The project is an effort to repair damage to the stream caused by a gold mining operation between 1940 and 1952. The dredge tore up 5.5 miles of the river bed. The Yankee Fork dredge still sits in the canyon as a museum of a bygone era.

“I don’t want to speak too negative,” Gamett said. “It was a different time. Part of that was coming at the end of the Great Depression and the beginning of World War II. It certainly provided employment opportunities for people and helped Idaho’s economy. Yet the impact on the Yankee Fork — the valley floor, floodplain and the channels — it was just devastating. It significantly reduced the ability of that section of river to support fish. Those dredge tailing piles are so big that the river doesn’t have the power to move through them and do what it would normally do.”

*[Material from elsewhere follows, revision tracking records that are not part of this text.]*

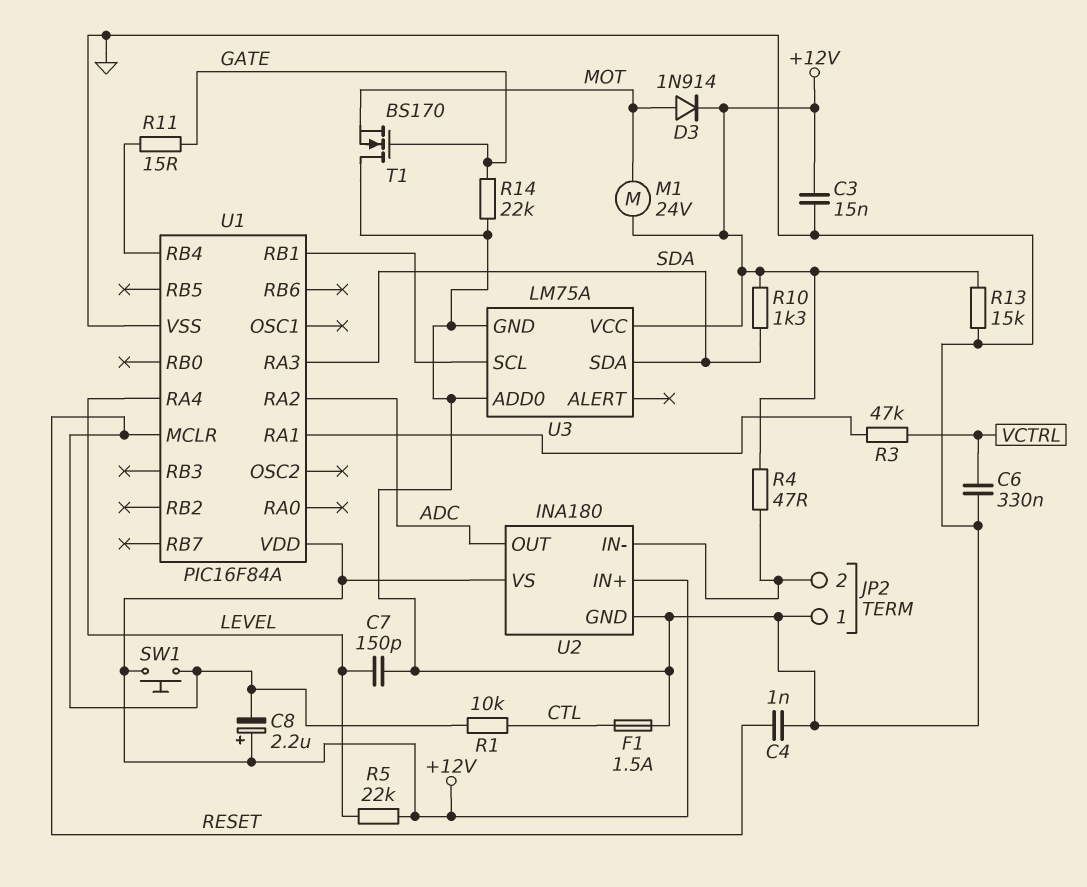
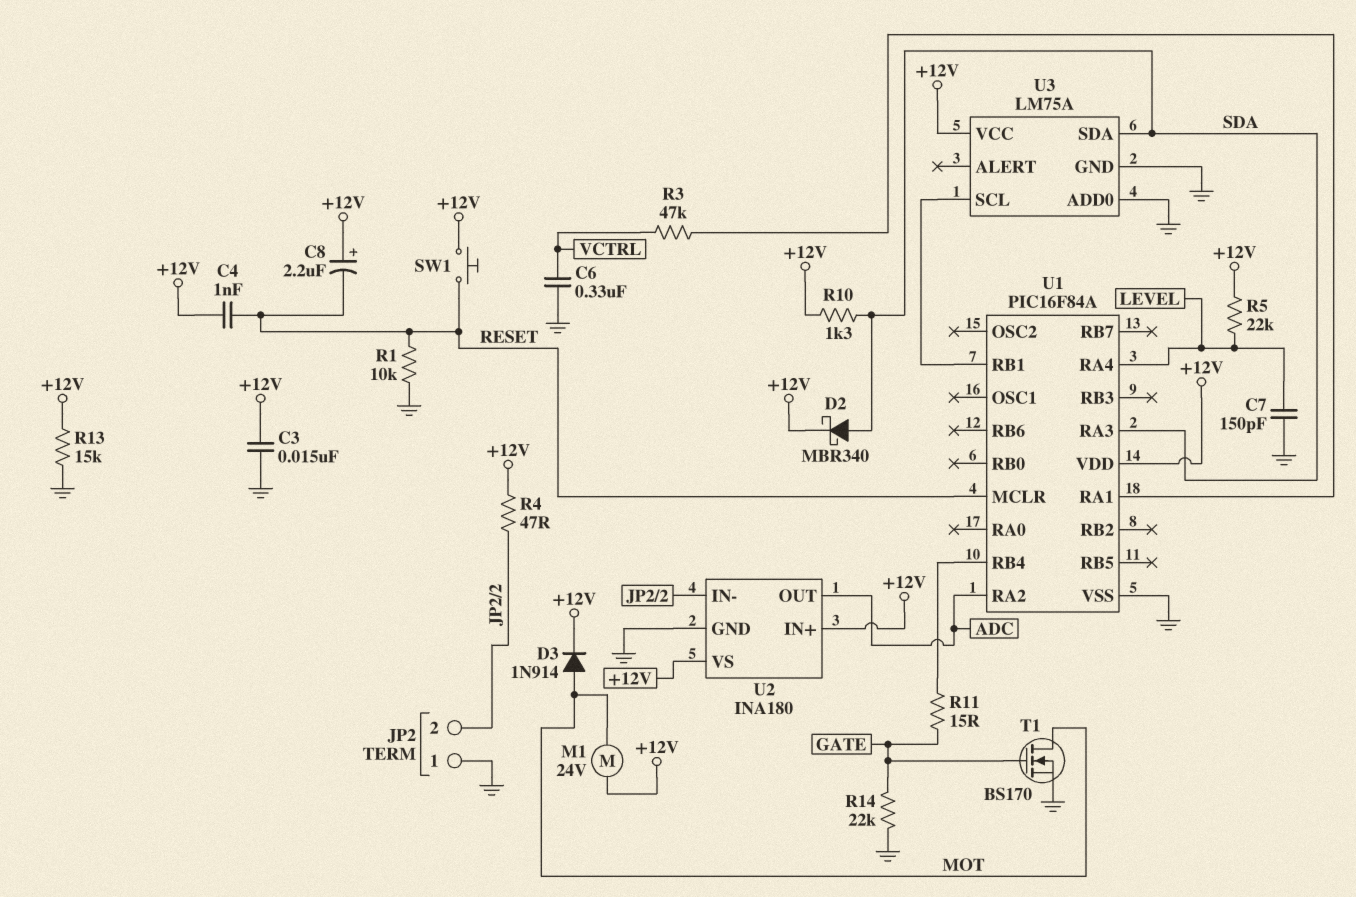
C4: 1nF (GND, RESET) -> 1nF (+12V, RESET)
D2: none -> schottky MBR340 (A SDA, K +12V)
F1: 1.5A (CTL, GND) -> none
R1: 10k (CTL, RESET) -> 10k (GND, RESET)
T1: NMOS BS170 (G GATE, D GND, S MOT) -> NMOS BS170 (G GATE, D MOT, S GND)

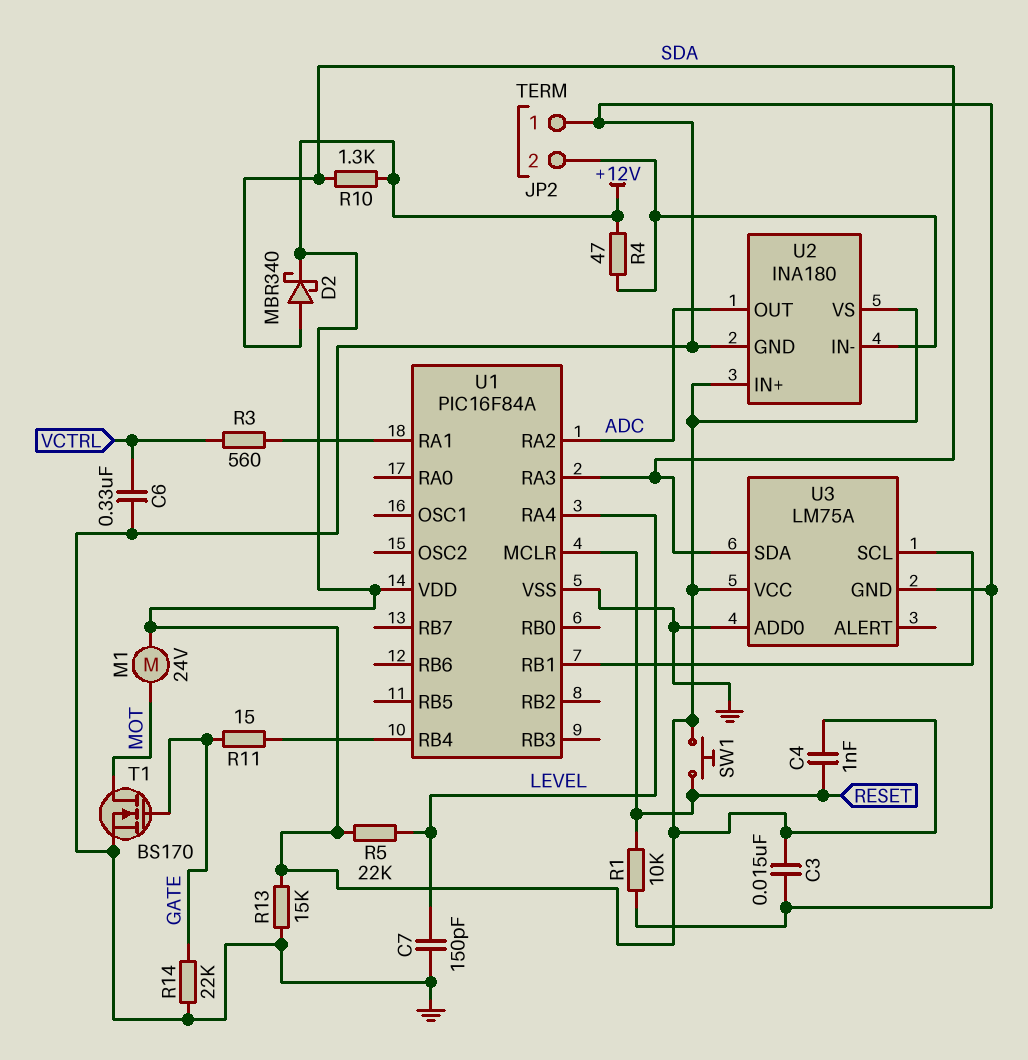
C8: 2.2uF (plus +12V, minus RESET) -> none
D3: diode 1N914 (A MOT, K +12V) -> none
R3: 47k (U1/RA1, VCTRL) -> 560 (U1/RA1, VCTRL)

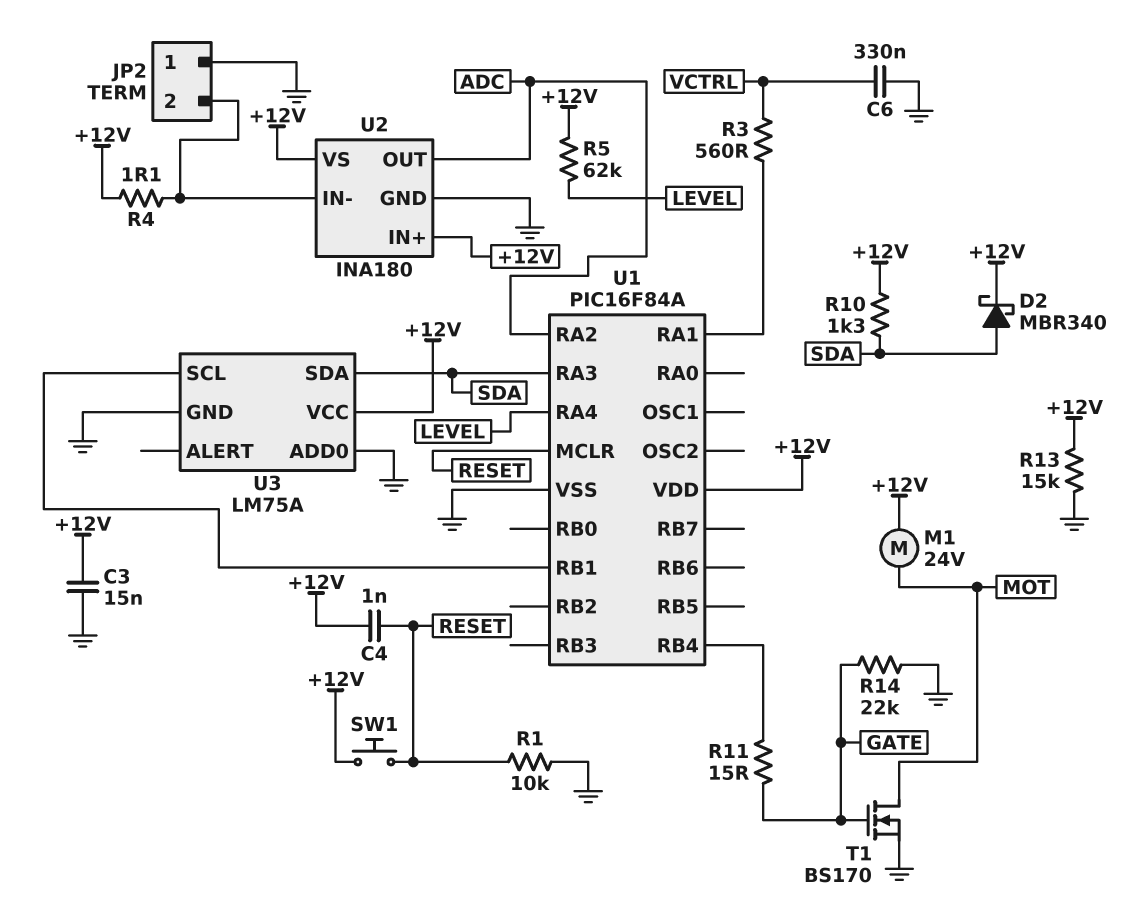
C7: 150pF (GND, LEVEL) -> none
R4: 47 (+12V, JP2/2) -> 1.1 (+12V, JP2/2)
R5: 22k (+12V, LEVEL) -> 62k (+12V, LEVEL)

Not all of the tailings left by the dredge have been removed, said Amy Baumer in a news release about the project. About 7 acres of tailings near the dredge are “being left in place to help preserve the mining history of the area and maintain the historic setting of the dredge.”

Visitors to the area can expect heavy equipment operating during the next few weeks and the project may cause short traffic delays, Baumer said.

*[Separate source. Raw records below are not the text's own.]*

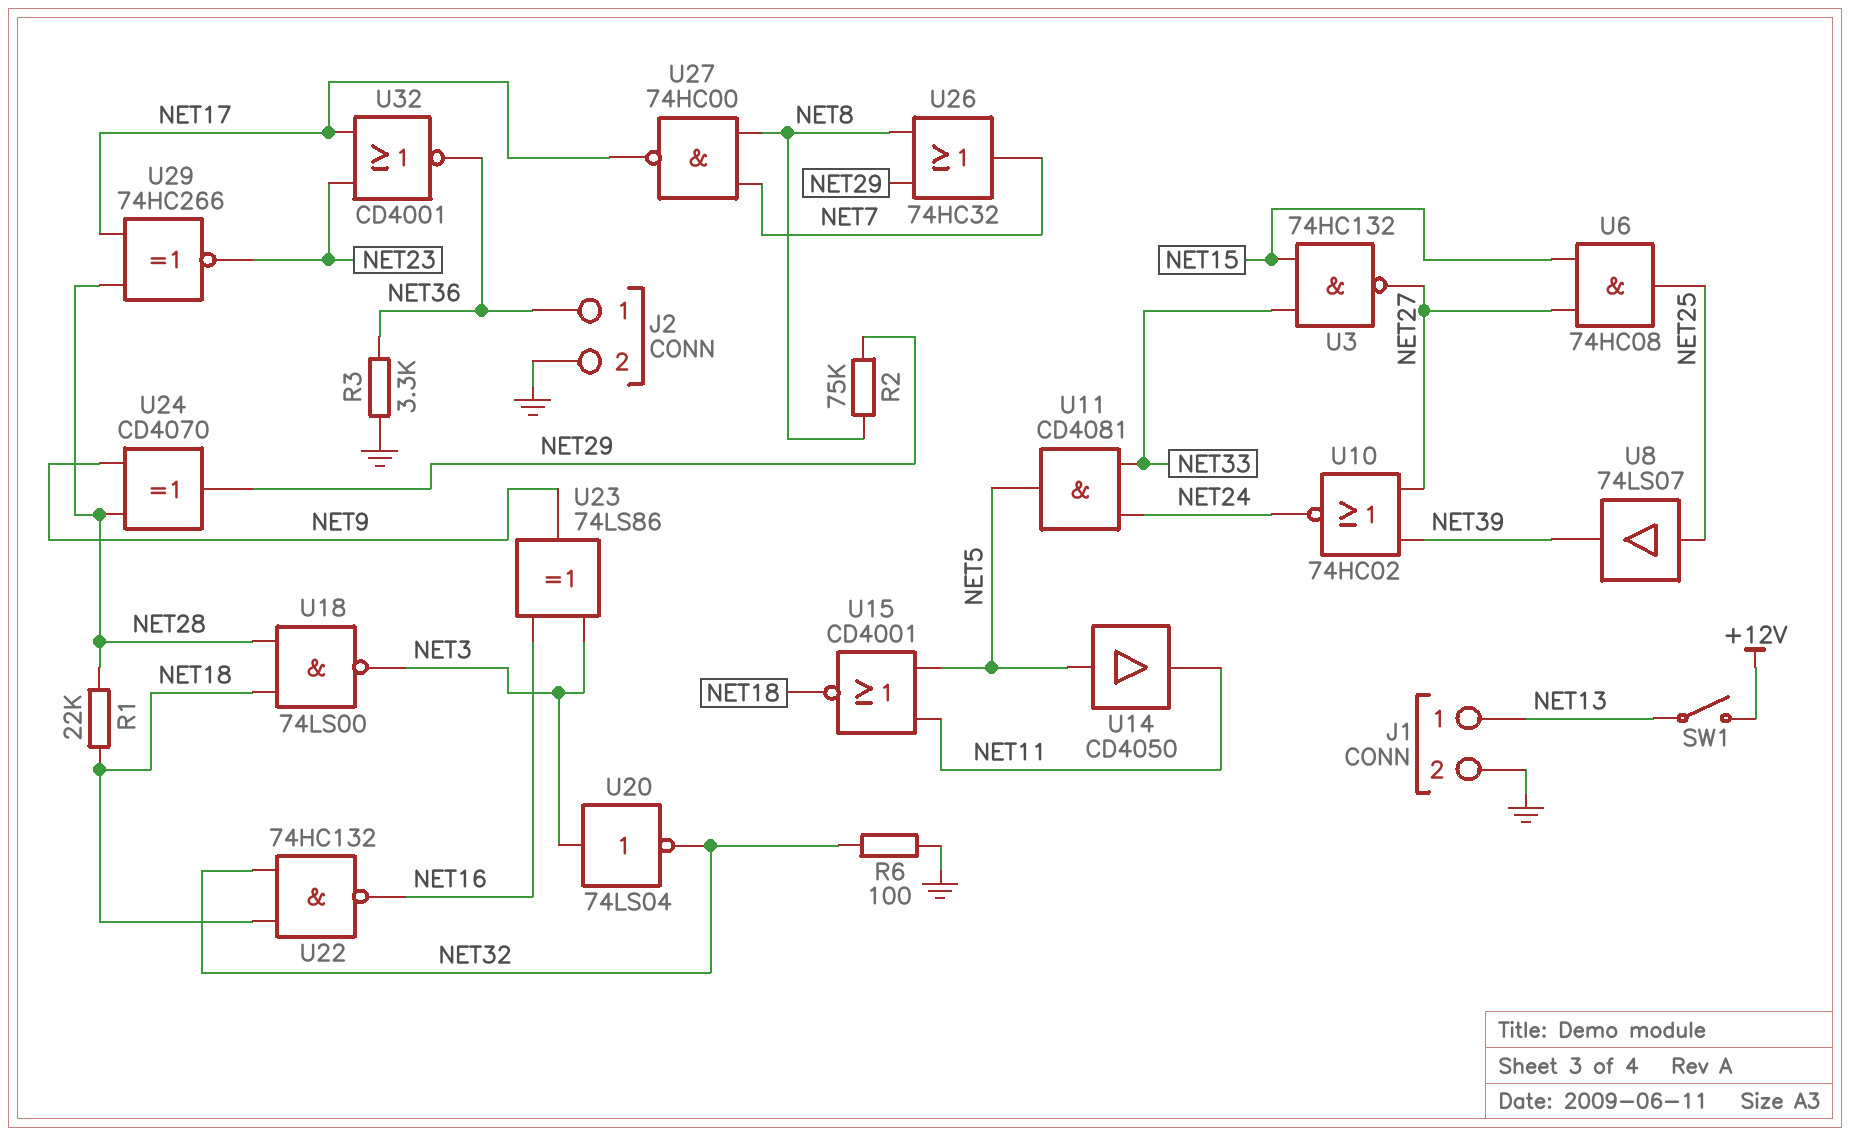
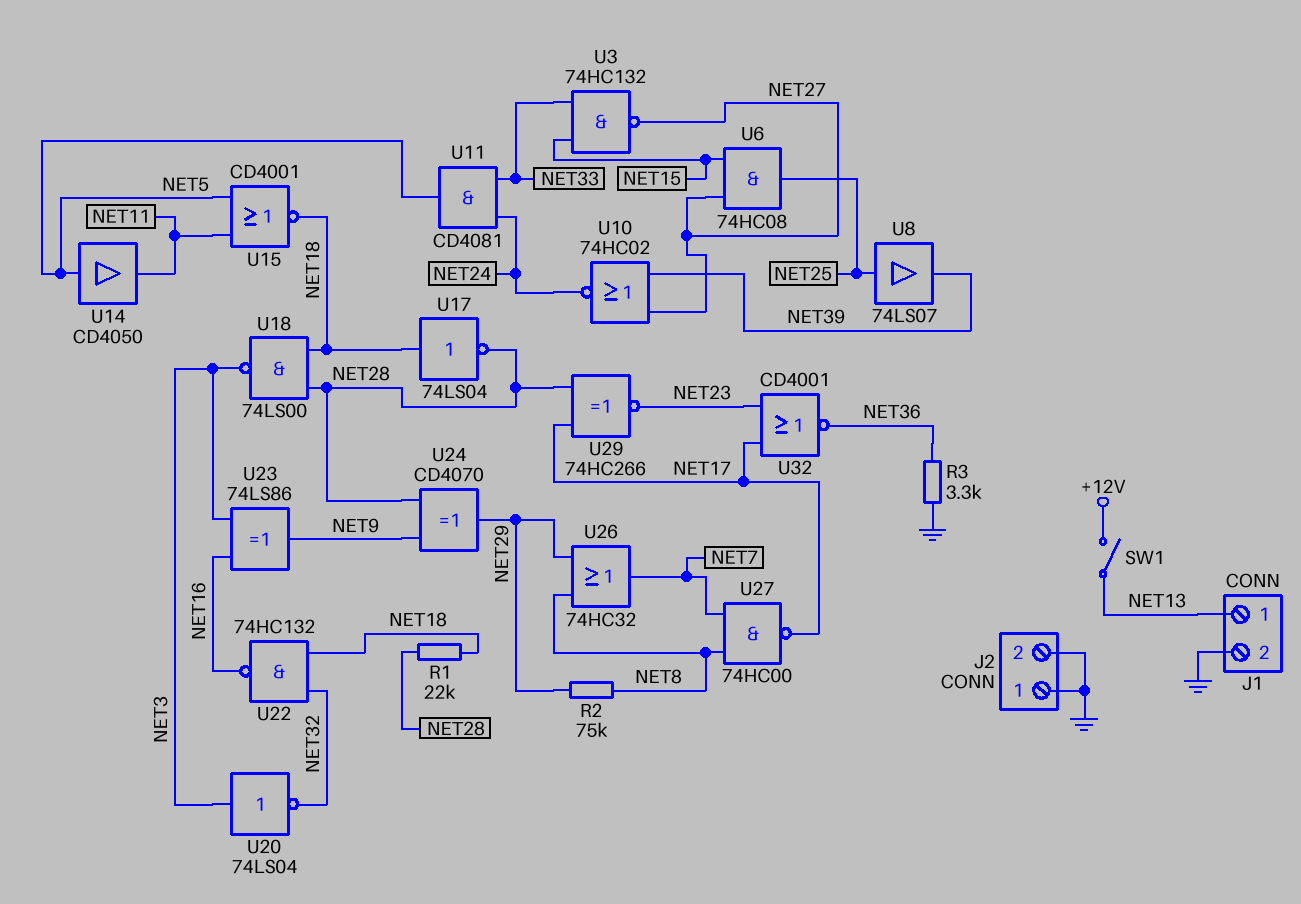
J2 pin 1: NET36 -> GND
R6: 100 (GND, NET32) -> none
U17: none -> NOT 74LS04 (in NET18, out NET28)

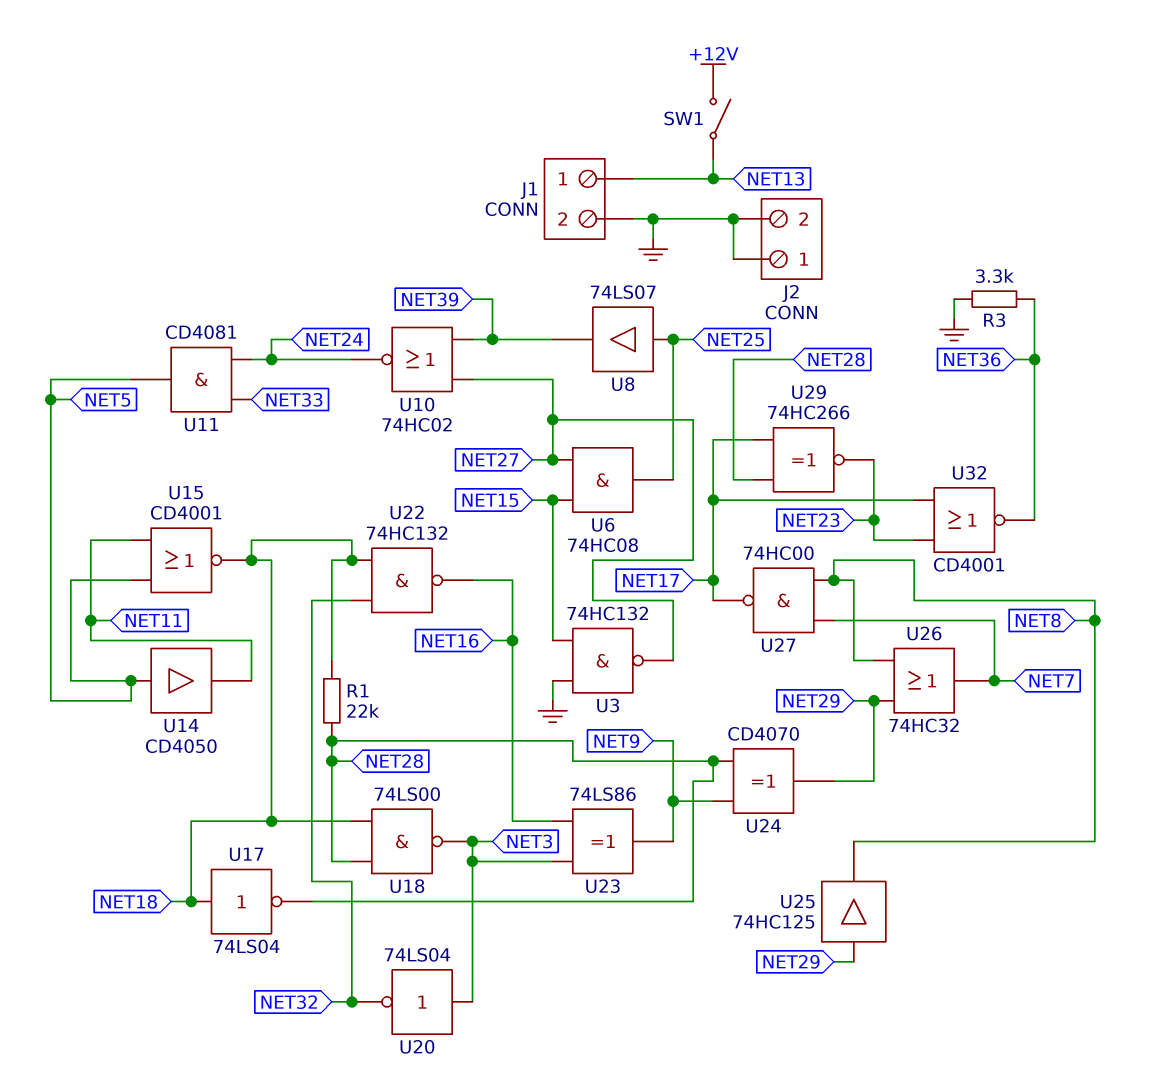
R2: 75k (NET8, NET29) -> none
U3: NAND 74HC132 (in NET15, in NET33, out NET27) -> NAND 74HC132 (in GND, in NET15, out NET27)
U25: none -> buffer 74HC125 (in NET29, out NET8)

“A lot of people feel very strongly about those dredge tailings,” Gamett said. “Their dad or their grandpa or uncle worked on the dredge. It was a way that they helped provide for their family. They see a lot of value in the dredge tailings and the history of that area.”

Gamett said it is costing substantially more to clean up the destruction than the value of the gold that was removed. According to the Yankee Fork Dredge website, the operation extracted $1,023,024.89 in gold and $14,298 in silver.

“They didn’t give a lot of consideration back then to some of the other values that we find are important today, like fish,” he said. “That’s been one of the big challenges with all the work that we’re doing up there, from an ecological perspective that dredge mining and the legacy of that has been catastrophic on the river.”

Spawning salmon once numbered in the thousands in the Yankee Fork. Today, the Shoshone-Bannock tribes operate a trap that allows them to count migrating salmon before they are released back into the stream to spawn.

“I would not expect there to be more than 30 fish come into the Yankee Fork this year,” Gamett said.

Gamett said the project is only one piece of the puzzle to save Idaho’s declining salmon and steelhead.

“Our efforts by themselves in the Yankee Fork will not save Chinook and steelhead but we’re hopeful that our restoration efforts will increase the ability of the Yankee Fork to produce Chinook and steelhead,” he said. “This will contribute to an overall recovery. We’ve got to take care of issues in other areas where they complete their life cycles as well.”

Gamett said the lion’s share of work will be completed this year and there will be some replanting of vegetation next season.

The acres of tailings hauled out of the site have not gone to waste. Custer County crushed some and used it to resurface a section of the Yankee Fork Road. A private contractor took the rest to crush up and sell in his business.

The Bonanza project, which covers about 46 acres, is located on both private land owned by the J.R. Simplot Company and national forest land administered by the U.S. Forest Service.